Acer Iconia A1 review: first look

The Acer Iconia A1 is the latest of a flurry of compact budget tablets to have hit the market recently. It was launched alongside the exotic Aspire R7 and Aspire P3 at the company's annual Global Press Conference in New York.

It's a 7.9in tablet, runs a plain looking version of Android Jelly Bean 4.2, and is clearly aimed at being a low-cost rival to the iPad mini. Both the screen size and resolution (1,024 x 768) are identical to Apple's smaller tablet, and Acer boasts it can be held one-handed too.

However, that's where the physical similarities end. The Iconia A1 is a much chunkier, thicker device, and 100g heavier at 410g. It's finished in bright white plastic rather than aluminium, and the screen surround is broader, too. It's by no means ugly, but neither is it a tablet for design snobs.

Indeed, it's all about the price with the Iconia A1. The 8GB Wi-Fi version will go for £150 when it hits the shops at the end of May, and 3G models will start at an equally reasonable £210.

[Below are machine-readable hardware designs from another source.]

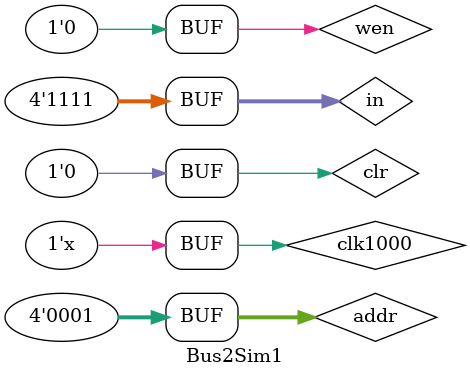
<source format=sv>
`timescale 1ns / 1ps
module Bus2Sim1();
    logic wen;
    logic [6:0] a2g;
    logic [7:0] an;
    logic dp;
    logic clk1000;
    logic clr;
    
    initial begin clk1000 = 1; clr = 1; #0.001 clr = 0; end
    always #0.001 clk1000 = ~clk1000;
    
    logic [3:0] addr;
    logic [3:0] in;
    logic [3:0] out;
    RAM RA(clk1000, clr, wen, addr, in, out);
    
    logic [3:0] disp;
    always_comb
        if (wen) disp = in;
        else disp = out;
    SevenSegmentDisplay DS(clk1000, clr, {addr, 12'b0, disp, 12'b0}, an, dp, a2g);
    
    initial
    begin
    addr = 1; in = 1; wen = 1;
    #1 addr = 1; wen = 0;
    #1 addr = 0; in = 15; wen = 1;
    #1 addr = 0; wen = 0;
    #1 addr = 1;
    end
endmodule

</source>
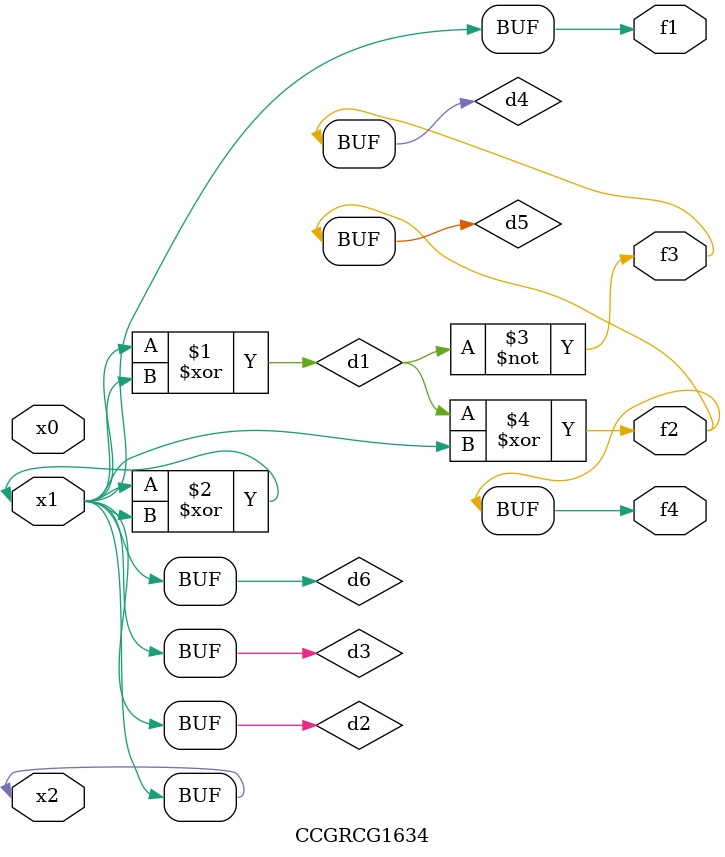
<source format=v>
module CCGRCG1634(
	input x0, x1, x2,
	output f1, f2, f3, f4
);

	wire d1, d2, d3, d4, d5, d6;

	xor (d1, x1, x2);
	buf (d2, x1, x2);
	xor (d3, x1, x2);
	nor (d4, d1);
	xor (d5, d1, d2);
	buf (d6, d2, d3);
	assign f1 = d6;
	assign f2 = d5;
	assign f3 = d4;
	assign f4 = d5;
endmodule

</source>
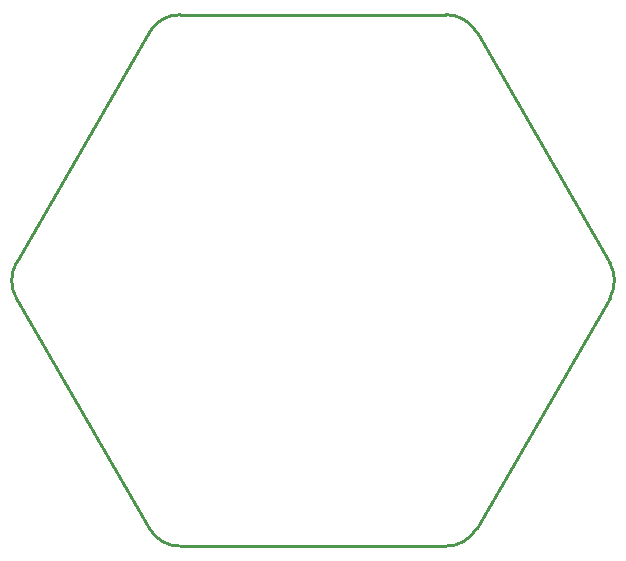
<source format=gbr>
%TF.GenerationSoftware,KiCad,Pcbnew,(6.0.5-0)*%
%TF.CreationDate,2022-06-08T15:30:45+08:00*%
%TF.ProjectId,dtl,64746c2e-6b69-4636-9164-5f7063625858,rev?*%
%TF.SameCoordinates,Original*%
%TF.FileFunction,Profile,NP*%
%FSLAX46Y46*%
G04 Gerber Fmt 4.6, Leading zero omitted, Abs format (unit mm)*
G04 Created by KiCad (PCBNEW (6.0.5-0)) date 2022-06-08 15:30:45*
%MOMM*%
%LPD*%
G01*
G04 APERTURE LIST*
%TA.AperFunction,Profile*%
%ADD10C,0.250000*%
%TD*%
G04 APERTURE END LIST*
D10*
X161483066Y-81309927D02*
X172741397Y-61809927D01*
X133770263Y-81309922D02*
G75*
G03*
X136368330Y-82809927I2598037J1499922D01*
G01*
X136368330Y-37809903D02*
G75*
G03*
X133770254Y-39309927I70J-3000097D01*
G01*
X122511900Y-58809914D02*
G75*
G03*
X122511923Y-61809927I2598100J-1499986D01*
G01*
X172741374Y-61809914D02*
G75*
G03*
X172741397Y-58809927I-2598074J1500014D01*
G01*
X133770254Y-39309927D02*
X122511923Y-58809927D01*
X136368330Y-82809927D02*
X158884990Y-82809927D01*
X172741397Y-58809927D02*
X161483066Y-39309927D01*
X161483062Y-39309929D02*
G75*
G03*
X158884990Y-37809927I-2598062J-1499971D01*
G01*
X122511923Y-61809927D02*
X133770254Y-81309927D01*
X158884990Y-82809905D02*
G75*
G03*
X161483066Y-81309927I10J3000005D01*
G01*
X158884990Y-37809927D02*
X136368330Y-37809927D01*
M02*

</source>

And there are plenty of positives, aside from the low cost. Powered by a 1.2GHz quad-core ARM-based Mediatek processor, the Iconia A1 scored 1,571ms in the SunSpider JavaScript benchmark, which is perfectly acceptable – it's as fast in this test as the  iPad mini.

In use, the A1 felt spry and slick, and it's very practical. It has an HDMI output and a microSD slot for adding up to 32GB of storage, and the tablet also has a pair of cameras. On the rear, a 5-megapixel snapper lets you use the A1 as a giant camera, while the 0.3-megapixel front camera will get you videoconferencing.

And although the screen lacks sharpness (the Nexus 7's smaller, 7in screen has a higher pixel density) it did appear reasonably bright and colourful in the time we had with it. We weren't able to measure it, but under bright white lighting it remained readable and viewing angles were excellent. Not bad for a tablet this cheap.

The A1 might not be the slickest looking tablet around, then, but what it lacks in panache it more than makes up for in utility. We can't wait to get our hands on one for a more thorough test.